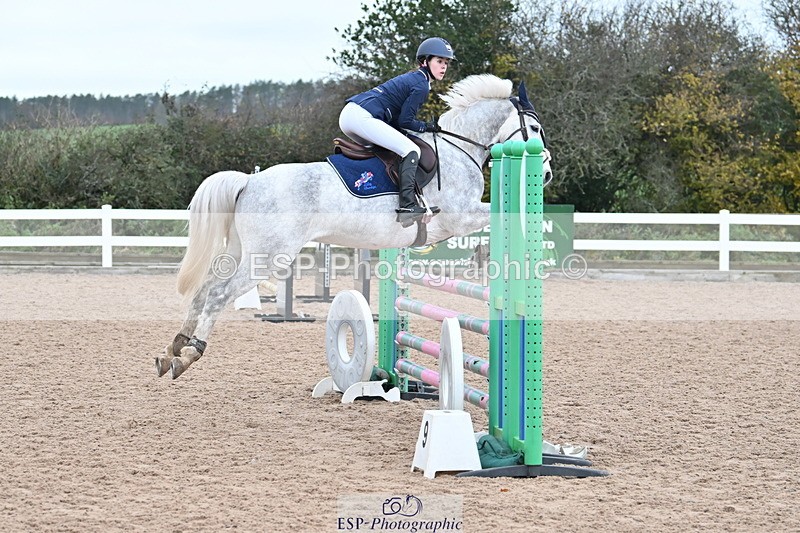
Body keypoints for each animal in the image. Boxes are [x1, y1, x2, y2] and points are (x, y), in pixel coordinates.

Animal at [157, 74, 552, 379]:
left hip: (245, 250)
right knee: (219, 294)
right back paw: (190, 355)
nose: (546, 174)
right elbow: (496, 217)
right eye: (534, 128)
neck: (459, 149)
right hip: (269, 256)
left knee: (206, 287)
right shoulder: (461, 215)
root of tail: (249, 182)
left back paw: (174, 349)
┄┄┄┄┄┄┄┄┄┄┄┄┄┄┄┄┄┄┄┄
**WHAT YOU SHOULD DO**. Wherever a line in the entries holds "right", copy that line.

**WRITTEN SOLUTION**.
right knee: (219, 294)
right back paw: (190, 355)
right elbow: (496, 217)
right eye: (534, 128)
right hip: (269, 256)
right shoulder: (461, 215)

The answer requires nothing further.